■ REQUIREMENT ■
I'd like every line in the following listing that holds "SEND" copied.

■ MATERIAL FOR THE TASK ■

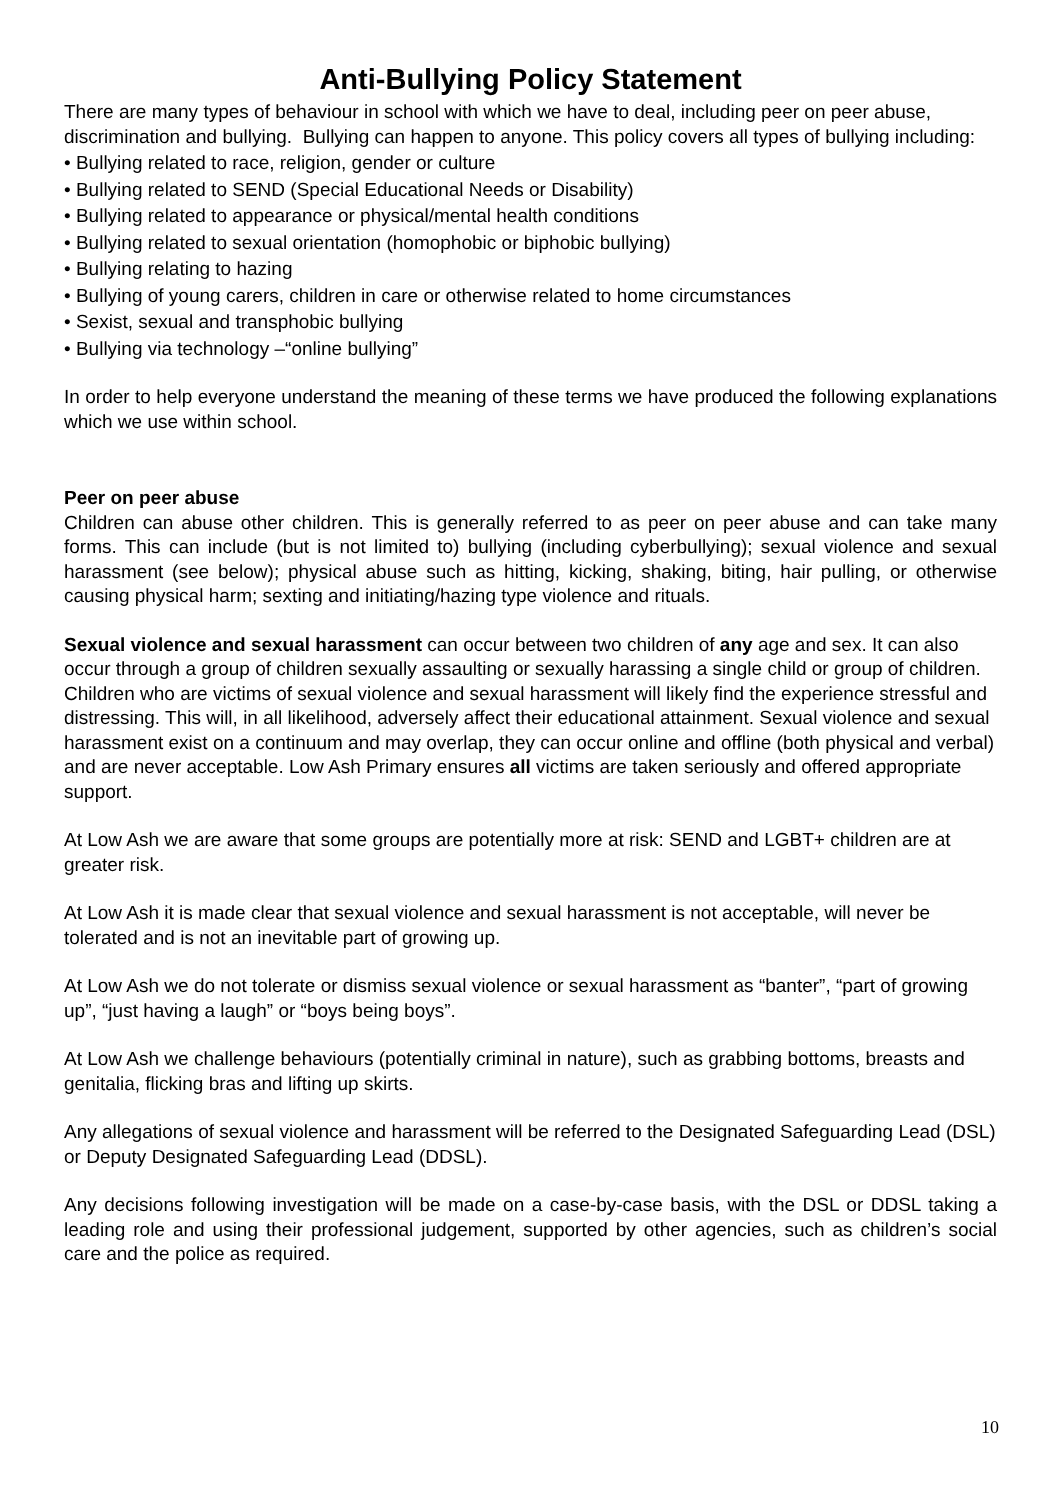Anti-Bullying Policy Statement
There are many types of behaviour in school with which we have to deal, including peer on peer abuse, discrimination and bullying. Bullying can happen to anyone. This policy covers all types of bullying including:
• Bullying related to race, religion, gender or culture
• Bullying related to SEND (Special Educational Needs or Disability)
• Bullying related to appearance or physical/mental health conditions
• Bullying related to sexual orientation (homophobic or biphobic bullying)
• Bullying relating to hazing
• Bullying of young carers, children in care or otherwise related to home circumstances
• Sexist, sexual and transphobic bullying
• Bullying via technology –“online bullying”
In order to help everyone understand the meaning of these terms we have produced the following explanations which we use within school.
Peer on peer abuse
Children can abuse other children. This is generally referred to as peer on peer abuse and can take many forms. This can include (but is not limited to) bullying (including cyberbullying); sexual violence and sexual harassment (see below); physical abuse such as hitting, kicking, shaking, biting, hair pulling, or otherwise causing physical harm; sexting and initiating/hazing type violence and rituals.
Sexual violence and sexual harassment can occur between two children of any age and sex. It can also occur through a group of children sexually assaulting or sexually harassing a single child or group of children.
Children who are victims of sexual violence and sexual harassment will likely find the experience stressful and distressing. This will, in all likelihood, adversely affect their educational attainment. Sexual violence and sexual harassment exist on a continuum and may overlap, they can occur online and offline (both physical and verbal) and are never acceptable. Low Ash Primary ensures all victims are taken seriously and offered appropriate support.
At Low Ash we are aware that some groups are potentially more at risk: SEND and LGBT+ children are at greater risk.
At Low Ash it is made clear that sexual violence and sexual harassment is not acceptable, will never be tolerated and is not an inevitable part of growing up.
At Low Ash we do not tolerate or dismiss sexual violence or sexual harassment as “banter”, “part of growing up”, “just having a laugh” or “boys being boys”.
At Low Ash we challenge behaviours (potentially criminal in nature), such as grabbing bottoms, breasts and genitalia, flicking bras and lifting up skirts.
Any allegations of sexual violence and harassment will be referred to the Designated Safeguarding Lead (DSL) or Deputy Designated Safeguarding Lead (DDSL).
Any decisions following investigation will be made on a case-by-case basis, with the DSL or DDSL taking a leading role and using their professional judgement, supported by other agencies, such as children’s social care and the police as required.
10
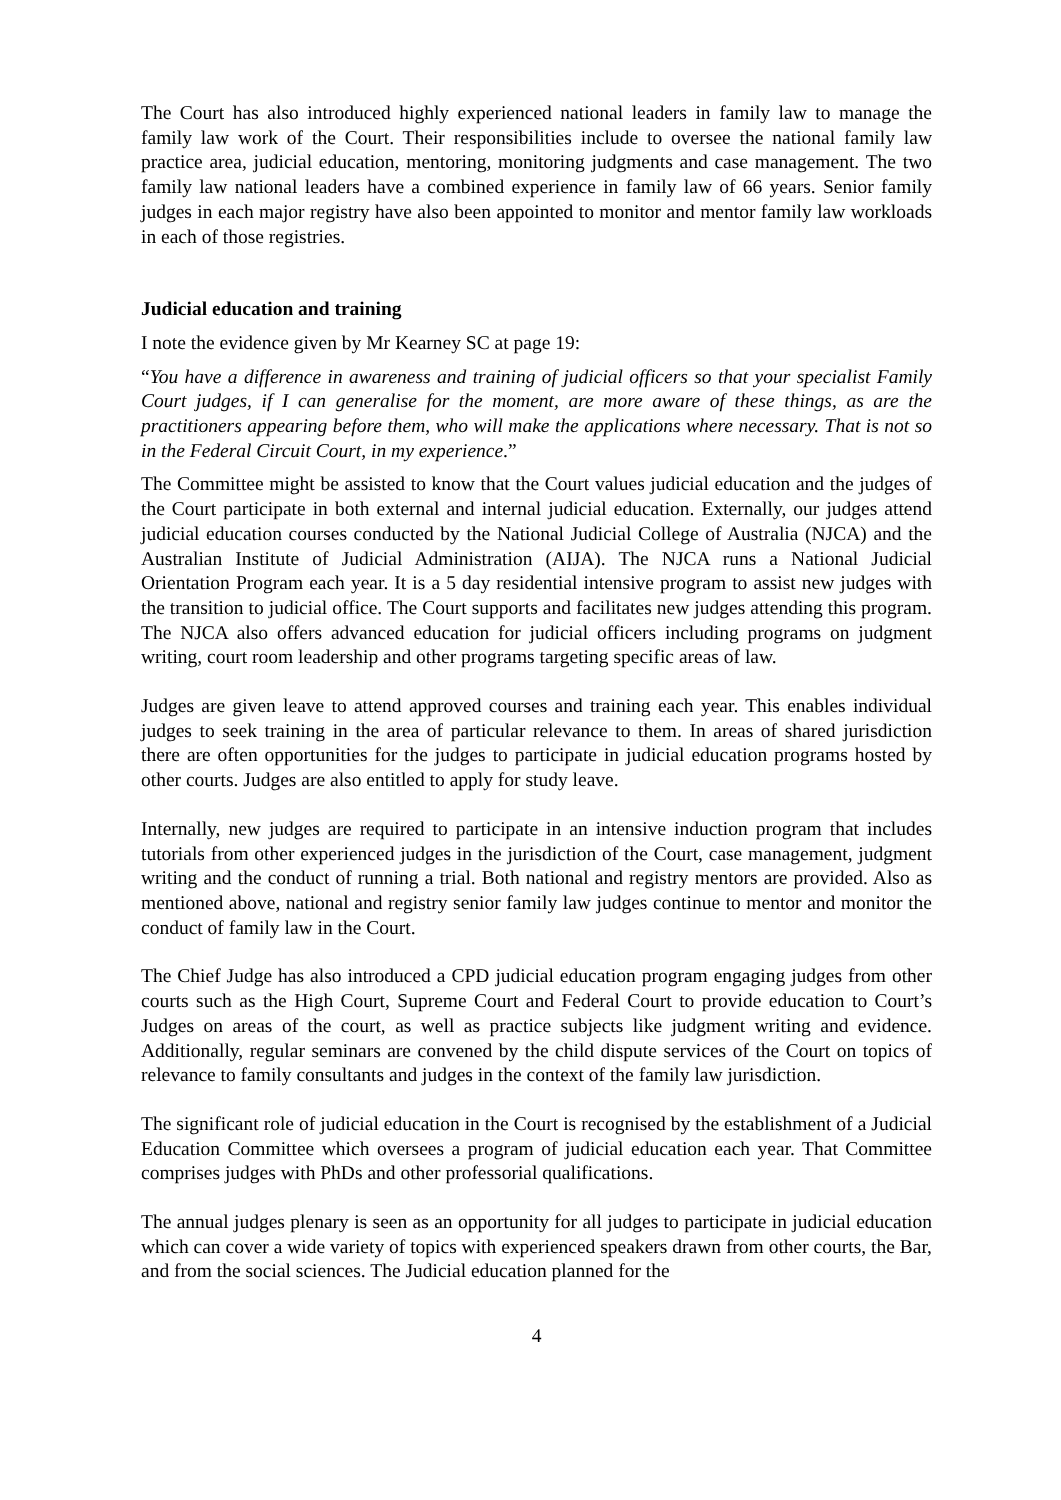The Court has also introduced highly experienced national leaders in family law to manage the family law work of the Court. Their responsibilities include to oversee the national family law practice area, judicial education, mentoring, monitoring judgments and case management. The two family law national leaders have a combined experience in family law of 66 years. Senior family judges in each major registry have also been appointed to monitor and mentor family law workloads in each of those registries.
Judicial education and training
I note the evidence given by Mr Kearney SC at page 19:
“You have a difference in awareness and training of judicial officers so that your specialist Family Court judges, if I can generalise for the moment, are more aware of these things, as are the practitioners appearing before them, who will make the applications where necessary. That is not so in the Federal Circuit Court, in my experience.”
The Committee might be assisted to know that the Court values judicial education and the judges of the Court participate in both external and internal judicial education. Externally, our judges attend judicial education courses conducted by the National Judicial College of Australia (NJCA) and the Australian Institute of Judicial Administration (AIJA). The NJCA runs a National Judicial Orientation Program each year. It is a 5 day residential intensive program to assist new judges with the transition to judicial office. The Court supports and facilitates new judges attending this program. The NJCA also offers advanced education for judicial officers including programs on judgment writing, court room leadership and other programs targeting specific areas of law.
Judges are given leave to attend approved courses and training each year. This enables individual judges to seek training in the area of particular relevance to them. In areas of shared jurisdiction there are often opportunities for the judges to participate in judicial education programs hosted by other courts. Judges are also entitled to apply for study leave.
Internally, new judges are required to participate in an intensive induction program that includes tutorials from other experienced judges in the jurisdiction of the Court, case management, judgment writing and the conduct of running a trial. Both national and registry mentors are provided. Also as mentioned above, national and registry senior family law judges continue to mentor and monitor the conduct of family law in the Court.
The Chief Judge has also introduced a CPD judicial education program engaging judges from other courts such as the High Court, Supreme Court and Federal Court to provide education to Court’s Judges on areas of the court, as well as practice subjects like judgment writing and evidence. Additionally, regular seminars are convened by the child dispute services of the Court on topics of relevance to family consultants and judges in the context of the family law jurisdiction.
The significant role of judicial education in the Court is recognised by the establishment of a Judicial Education Committee which oversees a program of judicial education each year. That Committee comprises judges with PhDs and other professorial qualifications.
The annual judges plenary is seen as an opportunity for all judges to participate in judicial education which can cover a wide variety of topics with experienced speakers drawn from other courts, the Bar, and from the social sciences. The Judicial education planned for the
4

■ TASK OUTPUT ■
• Bullying related to SEND (Special Educational Needs or Disability)
At Low Ash we are aware that some groups are potentially more at risk: SEND and LGBT+ children are at greater risk.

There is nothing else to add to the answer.